● Request a
Count how many lines in the records below contain the word "American", and reply with the number only.

The group expects headline earnings per share to rise between 45% and 55%, in an expected range of 540 to 577 cents per share, compared to the previous period’s 372 cents.

It also forecast earnings per share to increase between 45% - 55%. in an expected range of 515 to 551 cents per share, compared to the previous period’s 355.

By 12.30pm the firm’s shares were up 9.11% to R74.74 on the JSE. The shares have been trending higher and have risen 80.26% in a year, up 58.56% in three years.

Lewis said the increase reflects strong operational performance across its traditional retail brands—Lewis, Best Home and Electric, and Beares— bolstered by steady credit sales and a growing debtors’ book.

The group's footprint of 869 stores covers major metropolitan and rural areas in South Africa as well as neighbouring African countries.

Additionally, Lewis said it has benefited from improved collections, which the company reports are near record levels, indicating healthier credit conditions among its customer base.

Despite challenges in sea freight markets, Lewis Group said it has maintained stable gross margins, in line with management’s targets. Operating costs have been managed within these targets as well, while growth in insurance service expenses remains proportional to an increase in insurance revenue.

This cautious cost management, combined with growing revenue, has led to improved profitability across its traditional retail brands, it said.

● Stored records
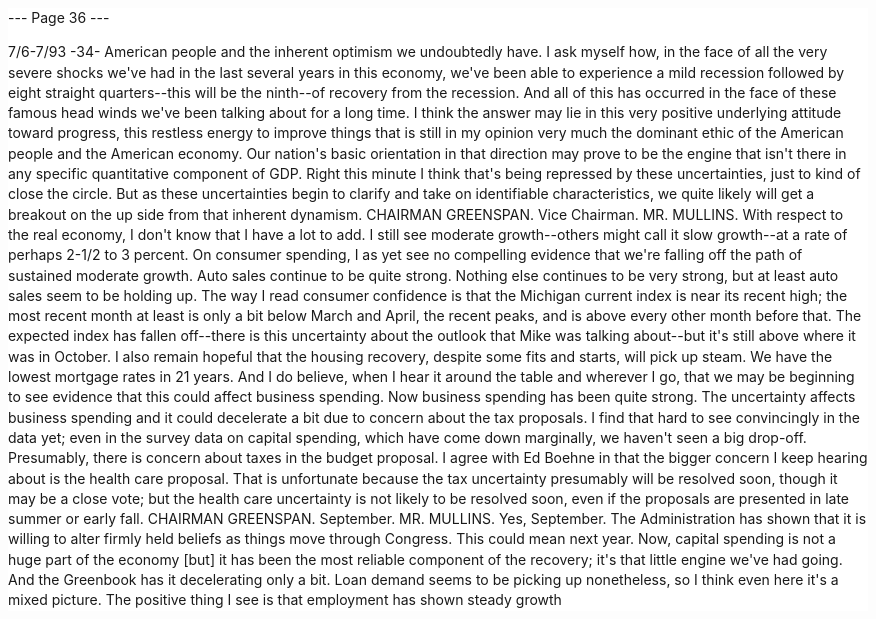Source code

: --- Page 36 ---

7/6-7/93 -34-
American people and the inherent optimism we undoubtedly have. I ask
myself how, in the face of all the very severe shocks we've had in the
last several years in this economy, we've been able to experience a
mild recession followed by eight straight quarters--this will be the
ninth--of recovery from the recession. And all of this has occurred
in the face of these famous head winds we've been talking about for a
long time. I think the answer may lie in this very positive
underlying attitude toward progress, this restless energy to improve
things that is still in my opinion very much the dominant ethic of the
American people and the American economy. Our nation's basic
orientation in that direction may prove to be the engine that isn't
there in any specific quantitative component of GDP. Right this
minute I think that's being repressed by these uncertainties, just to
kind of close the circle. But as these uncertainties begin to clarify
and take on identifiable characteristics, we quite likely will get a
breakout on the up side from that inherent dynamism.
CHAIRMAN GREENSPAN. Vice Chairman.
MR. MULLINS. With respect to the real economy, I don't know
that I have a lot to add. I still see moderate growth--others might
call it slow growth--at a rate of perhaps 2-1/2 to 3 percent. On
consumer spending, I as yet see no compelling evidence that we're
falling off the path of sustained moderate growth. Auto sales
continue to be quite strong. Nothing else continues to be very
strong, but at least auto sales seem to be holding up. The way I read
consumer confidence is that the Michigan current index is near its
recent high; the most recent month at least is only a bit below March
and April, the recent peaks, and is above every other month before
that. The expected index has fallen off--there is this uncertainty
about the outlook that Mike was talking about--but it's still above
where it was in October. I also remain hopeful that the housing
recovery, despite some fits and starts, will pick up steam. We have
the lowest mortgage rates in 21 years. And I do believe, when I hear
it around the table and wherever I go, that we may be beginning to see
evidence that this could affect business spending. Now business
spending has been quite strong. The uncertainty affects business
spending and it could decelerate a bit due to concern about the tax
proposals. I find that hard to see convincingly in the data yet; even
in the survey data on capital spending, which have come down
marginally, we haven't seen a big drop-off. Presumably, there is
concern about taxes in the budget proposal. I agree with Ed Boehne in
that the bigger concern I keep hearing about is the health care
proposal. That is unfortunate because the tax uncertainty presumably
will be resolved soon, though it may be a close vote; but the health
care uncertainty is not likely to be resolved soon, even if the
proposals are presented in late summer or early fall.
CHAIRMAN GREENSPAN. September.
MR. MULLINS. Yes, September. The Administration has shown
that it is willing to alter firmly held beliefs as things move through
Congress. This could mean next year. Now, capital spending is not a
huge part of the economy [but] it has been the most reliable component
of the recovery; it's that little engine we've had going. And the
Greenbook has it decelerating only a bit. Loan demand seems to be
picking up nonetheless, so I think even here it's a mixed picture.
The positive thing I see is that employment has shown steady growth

* * *

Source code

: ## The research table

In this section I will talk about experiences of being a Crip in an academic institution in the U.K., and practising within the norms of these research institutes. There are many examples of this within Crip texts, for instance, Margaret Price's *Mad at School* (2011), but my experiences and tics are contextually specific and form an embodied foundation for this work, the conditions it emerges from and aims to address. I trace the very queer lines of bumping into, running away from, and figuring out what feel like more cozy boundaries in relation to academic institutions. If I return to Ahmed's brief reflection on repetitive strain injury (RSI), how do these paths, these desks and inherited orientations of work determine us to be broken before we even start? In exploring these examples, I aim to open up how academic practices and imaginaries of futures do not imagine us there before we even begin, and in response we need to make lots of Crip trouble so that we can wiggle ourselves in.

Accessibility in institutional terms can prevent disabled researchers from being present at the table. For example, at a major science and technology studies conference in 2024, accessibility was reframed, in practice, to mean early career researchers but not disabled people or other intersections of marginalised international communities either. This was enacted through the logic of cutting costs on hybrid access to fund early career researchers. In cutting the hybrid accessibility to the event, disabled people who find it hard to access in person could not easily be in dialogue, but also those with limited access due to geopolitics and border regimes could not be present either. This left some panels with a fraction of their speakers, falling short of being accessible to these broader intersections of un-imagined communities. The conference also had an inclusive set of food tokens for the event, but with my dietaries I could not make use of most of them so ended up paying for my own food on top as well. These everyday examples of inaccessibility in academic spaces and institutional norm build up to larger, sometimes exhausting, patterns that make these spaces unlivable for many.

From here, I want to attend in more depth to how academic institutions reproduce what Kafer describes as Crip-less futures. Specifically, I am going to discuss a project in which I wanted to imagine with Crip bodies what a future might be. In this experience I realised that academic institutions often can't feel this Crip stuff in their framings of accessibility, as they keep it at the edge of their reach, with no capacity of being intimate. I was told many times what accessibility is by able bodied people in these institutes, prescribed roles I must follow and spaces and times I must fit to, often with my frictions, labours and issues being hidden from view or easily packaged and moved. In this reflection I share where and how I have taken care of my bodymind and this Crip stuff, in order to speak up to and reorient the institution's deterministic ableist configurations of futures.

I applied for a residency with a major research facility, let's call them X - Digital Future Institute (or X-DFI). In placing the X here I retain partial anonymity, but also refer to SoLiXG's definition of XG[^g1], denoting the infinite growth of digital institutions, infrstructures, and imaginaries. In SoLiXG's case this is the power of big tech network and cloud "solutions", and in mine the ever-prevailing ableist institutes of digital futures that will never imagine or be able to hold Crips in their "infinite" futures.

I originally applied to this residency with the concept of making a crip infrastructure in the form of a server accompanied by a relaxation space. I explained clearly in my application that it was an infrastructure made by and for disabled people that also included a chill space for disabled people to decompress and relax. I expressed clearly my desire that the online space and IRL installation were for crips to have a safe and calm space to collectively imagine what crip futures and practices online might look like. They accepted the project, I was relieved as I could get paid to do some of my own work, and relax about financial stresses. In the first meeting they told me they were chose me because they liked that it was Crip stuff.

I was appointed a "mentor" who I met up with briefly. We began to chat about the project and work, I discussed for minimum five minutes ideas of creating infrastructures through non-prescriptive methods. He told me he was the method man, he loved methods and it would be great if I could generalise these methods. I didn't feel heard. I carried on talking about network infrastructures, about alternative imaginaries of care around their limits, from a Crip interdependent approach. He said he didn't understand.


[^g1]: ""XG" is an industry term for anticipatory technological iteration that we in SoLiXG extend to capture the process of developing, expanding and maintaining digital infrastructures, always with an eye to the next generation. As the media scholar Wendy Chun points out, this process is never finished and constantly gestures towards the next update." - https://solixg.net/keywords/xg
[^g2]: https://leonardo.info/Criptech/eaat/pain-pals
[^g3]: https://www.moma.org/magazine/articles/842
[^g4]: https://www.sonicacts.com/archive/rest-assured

* * *

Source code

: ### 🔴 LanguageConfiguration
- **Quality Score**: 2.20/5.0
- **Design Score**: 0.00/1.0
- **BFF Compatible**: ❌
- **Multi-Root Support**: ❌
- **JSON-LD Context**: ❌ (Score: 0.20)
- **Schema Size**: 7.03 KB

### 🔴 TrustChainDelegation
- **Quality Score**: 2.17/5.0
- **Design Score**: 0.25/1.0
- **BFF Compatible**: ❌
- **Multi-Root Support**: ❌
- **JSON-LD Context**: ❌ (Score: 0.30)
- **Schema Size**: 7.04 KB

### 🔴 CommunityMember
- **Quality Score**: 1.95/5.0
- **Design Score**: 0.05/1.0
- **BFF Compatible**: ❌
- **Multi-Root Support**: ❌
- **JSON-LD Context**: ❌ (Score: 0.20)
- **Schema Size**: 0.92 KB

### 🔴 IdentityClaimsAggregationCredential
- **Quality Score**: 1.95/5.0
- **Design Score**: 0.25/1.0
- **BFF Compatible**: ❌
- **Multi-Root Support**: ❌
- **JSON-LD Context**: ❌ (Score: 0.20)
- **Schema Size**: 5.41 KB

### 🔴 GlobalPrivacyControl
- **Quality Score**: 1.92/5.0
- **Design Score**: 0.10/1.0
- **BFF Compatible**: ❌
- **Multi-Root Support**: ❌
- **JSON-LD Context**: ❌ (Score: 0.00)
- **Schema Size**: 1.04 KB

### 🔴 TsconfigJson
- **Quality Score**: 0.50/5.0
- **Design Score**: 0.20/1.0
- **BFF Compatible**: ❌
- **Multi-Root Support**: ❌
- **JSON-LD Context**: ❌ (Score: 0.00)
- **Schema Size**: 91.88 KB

● Request b
Repeat the part of the earnings report above that opens with the words "The group expects" and closes with "period’s 372 cents.", switching "headline" to "diluted".

● Response box a
2

● Response box b
The group expects diluted earnings per share to rise between 45% and 55%, in an expected range of 540 to 577 cents per share, compared to the previous period’s 372 cents.